Exercise aim:
Rewrite the rows from the first line through the line containing "scientific name: Trametes versicolor", inclusive, swapping "scientific name" for "binomial name" wherever it occurs and leaving everything else unchanged. Reproduce only those lines.

------

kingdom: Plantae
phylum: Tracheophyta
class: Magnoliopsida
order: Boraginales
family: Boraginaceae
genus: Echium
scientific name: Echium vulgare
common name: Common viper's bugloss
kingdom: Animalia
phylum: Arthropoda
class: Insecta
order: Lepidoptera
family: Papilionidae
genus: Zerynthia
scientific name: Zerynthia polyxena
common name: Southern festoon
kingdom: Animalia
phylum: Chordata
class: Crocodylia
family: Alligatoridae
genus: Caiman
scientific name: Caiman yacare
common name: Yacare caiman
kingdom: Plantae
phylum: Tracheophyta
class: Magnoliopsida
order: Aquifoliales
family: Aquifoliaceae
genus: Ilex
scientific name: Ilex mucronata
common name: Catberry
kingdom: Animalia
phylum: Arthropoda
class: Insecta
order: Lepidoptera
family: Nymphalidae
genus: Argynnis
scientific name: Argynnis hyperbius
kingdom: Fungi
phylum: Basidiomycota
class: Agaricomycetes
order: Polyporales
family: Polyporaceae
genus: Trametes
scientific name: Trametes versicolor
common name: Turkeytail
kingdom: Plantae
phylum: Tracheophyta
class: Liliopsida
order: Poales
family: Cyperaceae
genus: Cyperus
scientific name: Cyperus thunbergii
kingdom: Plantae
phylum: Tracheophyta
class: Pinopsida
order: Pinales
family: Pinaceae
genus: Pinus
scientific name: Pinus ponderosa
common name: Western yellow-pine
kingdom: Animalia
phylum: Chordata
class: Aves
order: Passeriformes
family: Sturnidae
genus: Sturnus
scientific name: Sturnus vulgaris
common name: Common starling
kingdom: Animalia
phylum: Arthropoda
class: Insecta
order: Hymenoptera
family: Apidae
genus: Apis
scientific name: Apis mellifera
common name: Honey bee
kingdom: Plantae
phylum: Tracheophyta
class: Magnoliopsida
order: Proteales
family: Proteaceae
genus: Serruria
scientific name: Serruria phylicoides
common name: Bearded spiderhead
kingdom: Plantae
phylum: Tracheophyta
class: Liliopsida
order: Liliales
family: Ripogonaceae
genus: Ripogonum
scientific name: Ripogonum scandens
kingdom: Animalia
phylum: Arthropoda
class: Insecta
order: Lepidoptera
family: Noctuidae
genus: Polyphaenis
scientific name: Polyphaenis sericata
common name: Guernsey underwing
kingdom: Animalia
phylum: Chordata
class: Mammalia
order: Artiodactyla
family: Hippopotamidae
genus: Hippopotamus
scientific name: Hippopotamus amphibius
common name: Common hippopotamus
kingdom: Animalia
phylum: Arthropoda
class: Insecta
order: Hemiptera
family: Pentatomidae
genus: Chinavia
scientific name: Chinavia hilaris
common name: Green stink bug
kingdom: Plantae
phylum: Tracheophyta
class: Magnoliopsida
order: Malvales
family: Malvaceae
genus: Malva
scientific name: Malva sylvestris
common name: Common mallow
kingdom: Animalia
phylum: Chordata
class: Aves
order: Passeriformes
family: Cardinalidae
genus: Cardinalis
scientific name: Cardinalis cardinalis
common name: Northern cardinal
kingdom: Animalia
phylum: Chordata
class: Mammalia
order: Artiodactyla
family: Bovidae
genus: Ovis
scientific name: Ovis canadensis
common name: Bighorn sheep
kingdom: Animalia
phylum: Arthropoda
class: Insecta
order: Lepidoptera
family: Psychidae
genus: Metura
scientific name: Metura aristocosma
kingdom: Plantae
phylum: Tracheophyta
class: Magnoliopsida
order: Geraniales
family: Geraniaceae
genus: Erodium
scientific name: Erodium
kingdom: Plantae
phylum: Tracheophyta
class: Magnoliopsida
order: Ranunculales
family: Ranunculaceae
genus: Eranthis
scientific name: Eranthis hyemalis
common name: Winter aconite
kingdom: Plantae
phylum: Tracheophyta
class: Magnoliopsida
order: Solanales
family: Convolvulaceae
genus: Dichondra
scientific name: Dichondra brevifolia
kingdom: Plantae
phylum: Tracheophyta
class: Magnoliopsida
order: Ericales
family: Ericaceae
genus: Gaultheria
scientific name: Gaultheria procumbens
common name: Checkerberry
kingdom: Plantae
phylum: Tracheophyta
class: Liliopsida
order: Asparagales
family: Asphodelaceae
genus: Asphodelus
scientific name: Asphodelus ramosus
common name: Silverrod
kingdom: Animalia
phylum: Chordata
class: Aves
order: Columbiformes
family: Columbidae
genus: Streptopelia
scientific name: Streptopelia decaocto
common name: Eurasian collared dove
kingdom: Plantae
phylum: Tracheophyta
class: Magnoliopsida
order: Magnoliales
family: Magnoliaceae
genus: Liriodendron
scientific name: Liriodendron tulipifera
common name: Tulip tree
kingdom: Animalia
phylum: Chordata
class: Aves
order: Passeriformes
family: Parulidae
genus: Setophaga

------

Reply:
kingdom: Plantae
phylum: Tracheophyta
class: Magnoliopsida
order: Boraginales
family: Boraginaceae
genus: Echium
binomial name: Echium vulgare
common name: Common viper's bugloss
kingdom: Animalia
phylum: Arthropoda
class: Insecta
order: Lepidoptera
family: Papilionidae
genus: Zerynthia
binomial name: Zerynthia polyxena
common name: Southern festoon
kingdom: Animalia
phylum: Chordata
class: Crocodylia
family: Alligatoridae
genus: Caiman
binomial name: Caiman yacare
common name: Yacare caiman
kingdom: Plantae
phylum: Tracheophyta
class: Magnoliopsida
order: Aquifoliales
family: Aquifoliaceae
genus: Ilex
binomial name: Ilex mucronata
common name: Catberry
kingdom: Animalia
phylum: Arthropoda
class: Insecta
order: Lepidoptera
family: Nymphalidae
genus: Argynnis
binomial name: Argynnis hyperbius
kingdom: Fungi
phylum: Basidiomycota
class: Agaricomycetes
order: Polyporales
family: Polyporaceae
genus: Trametes
binomial name: Trametes versicolor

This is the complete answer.